* [Provided text]
┏━━

This is essentially what created my bond with the
Palestinian people.”

Art and Change

We asked
Castaldo whether he believes that art is capable of altering
reality in any way.

As an artist “I have no illusion
that my art can change things on the ground,” he says.
“However, it is a way to offer my skills to what I
perceive as important. It has undoubtedly a personal value
to me. And I believe the political value of my artworks is
intrinsically linked to the places in which they are set.”
Castaldo’s “ultimate goal is to connect the city of
Naples, where I live, to this cause.”

On art,
politics, and freedom, the accomplished Italian artist
says:

“I am perfectly aware that my art will not
change such a dramatic political situation or have a key
role, but I also think it can contribute because art is
freedom. And, to me, it is important to point out that this
freedom is not neutral, it has to stand on one side, on the
right side.”

┗━━

* [Prompt 1] In the excerpt about Castaldo's art, condense the paragraph beginning "As an artist" into a short bulleted list that keeps its main facts.
* [Prompt 2] Continue the excerpt about Castaldo's art, starting after its final sentence.
The records have no connection to the text above.

* [Record extracts]
┏━━

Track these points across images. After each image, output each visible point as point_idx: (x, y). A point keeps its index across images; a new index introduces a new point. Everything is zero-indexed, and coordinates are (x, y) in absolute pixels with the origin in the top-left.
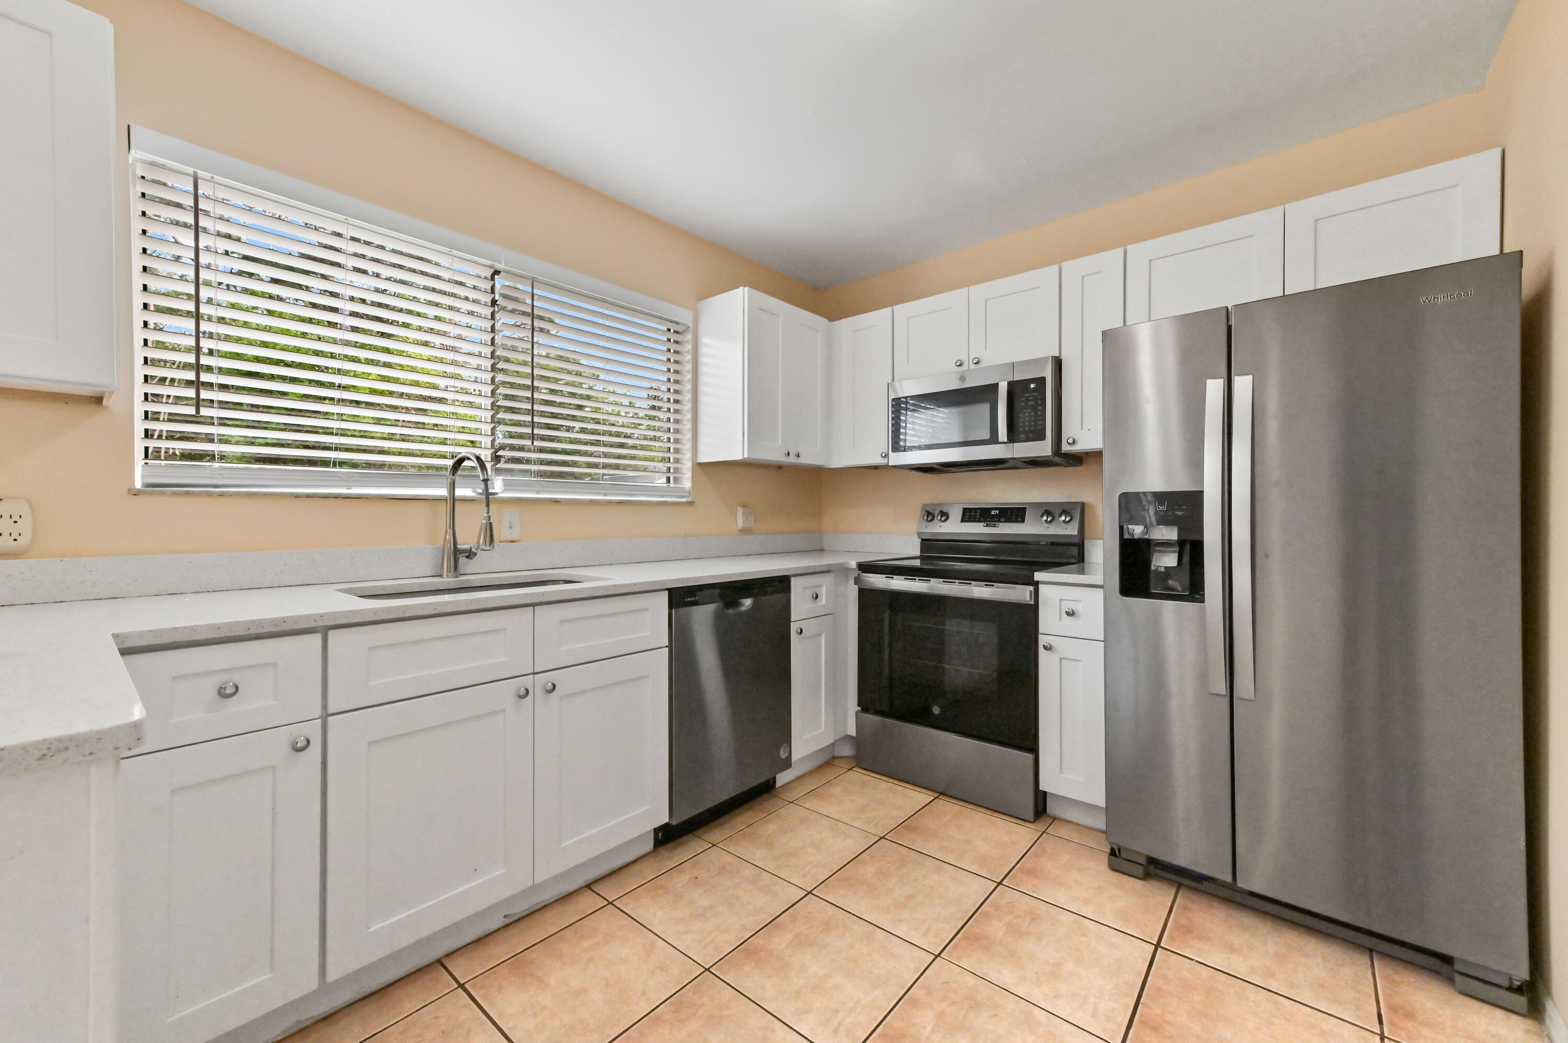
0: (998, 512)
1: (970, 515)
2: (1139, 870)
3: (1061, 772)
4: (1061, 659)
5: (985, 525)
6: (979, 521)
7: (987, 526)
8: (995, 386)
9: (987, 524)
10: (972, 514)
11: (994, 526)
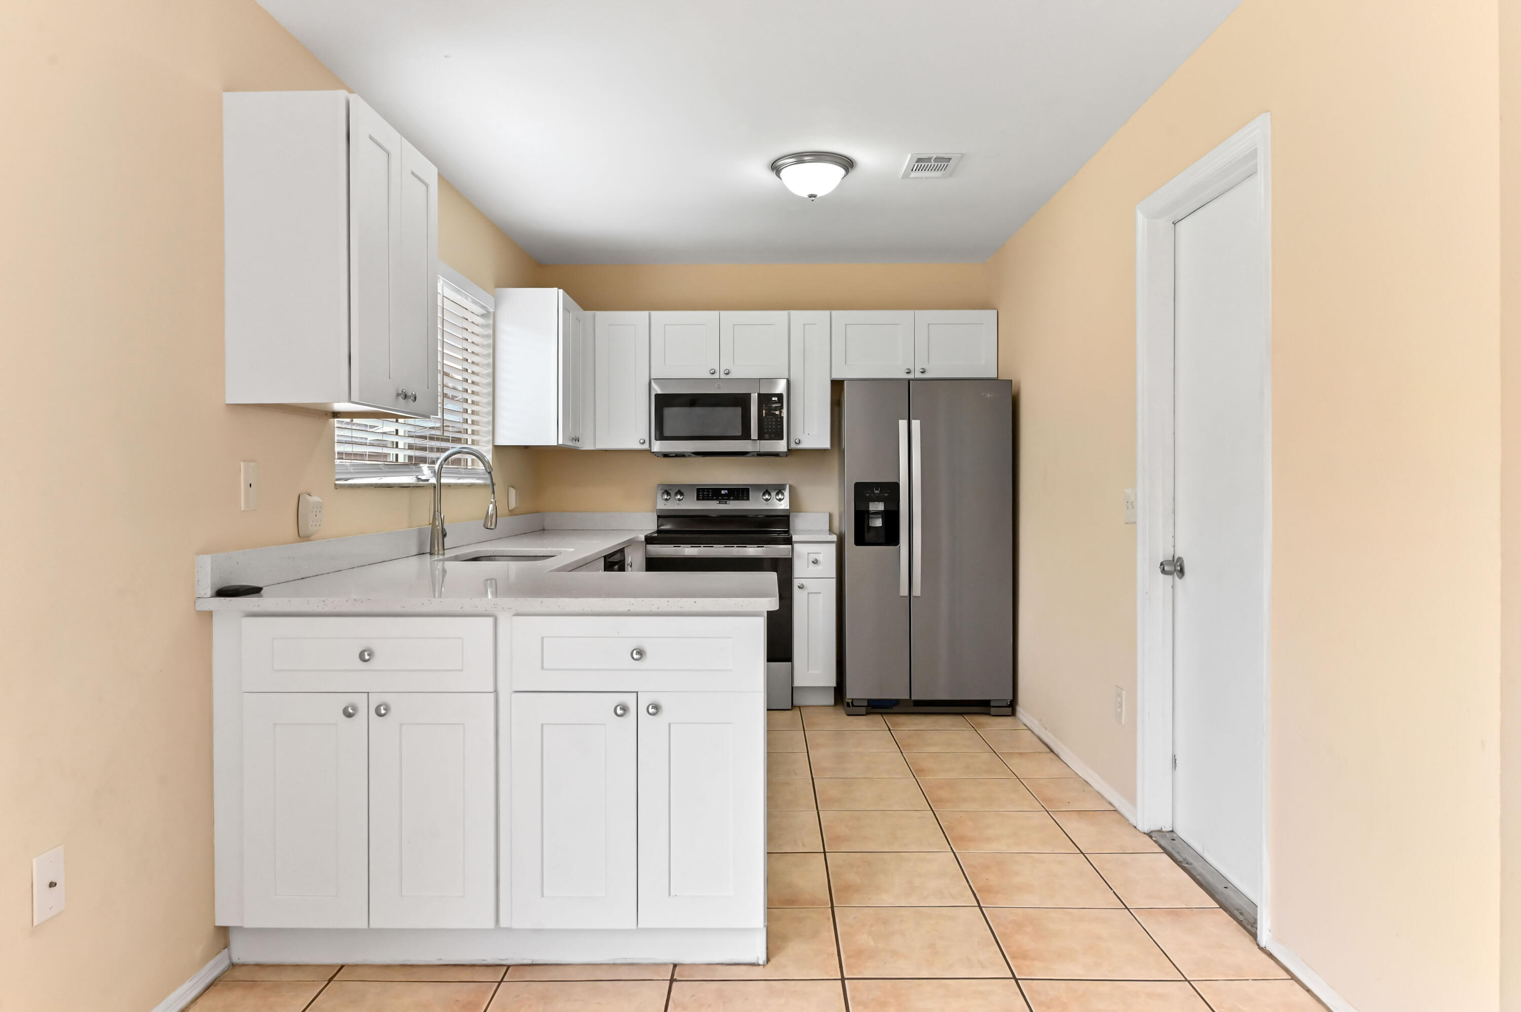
0: (727, 491)
1: (703, 494)
2: (863, 710)
3: (808, 671)
4: (809, 593)
5: (718, 502)
6: (712, 499)
7: (720, 503)
8: (748, 396)
9: (719, 502)
10: (705, 493)
11: (726, 503)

┗━━

* [Answer area 1]
- Castaldo has no illusion that his art can change things on the ground.
- He sees it as a way to offer his skills to what he considers important, and it has personal value to him.
- He believes its political value is tied to the places where the artworks are set.
- His ultimate goal is to connect Naples, where he lives, to this cause.

* [Answer area 2]
Beyond Palestine

Castaldo’s
morally motivated and politically conscious artwork spans
other areas and subjects beyond Palestine, although, at
their core, all of these issues are
connected.

Castaldo, who also worked as a
photojournalist during the Egyptian
revolution
, dedicated another mural to Giulio Regeni, a
young Italian scholar who was murdered
in Egypt, presumably by Egyptian security
forces.

“The
mural was not only dedicated to Giulio Regeni, but to the
Egyptian situation as a whole, because Regeni was part of
it. Moreover, my ultimate goal was not only to denounce the
single violation against Regeni but the repressive system in
Egypt in its entirety.”

Castaldo
is particularly happy that his artwork is very popular in
the Middle East, where he continues to receive much support
and accolades from the people and fellow artists in the
region.

“Thanks to social media, my works are more
popular in the Middle East than in Europe. And I have to say
that their positive reactions, their support, and their
solidarity make me proud,” he says.

Castaldo is not
a typical artist. Ethics and morality play a crucial role in
everything he does. He takes his inspiration from the
people, and whenever possible, he exhibits his work also to
the people. He feeds on the love and support he acquires
from ordinary people, whether in Palestine or in
Naples.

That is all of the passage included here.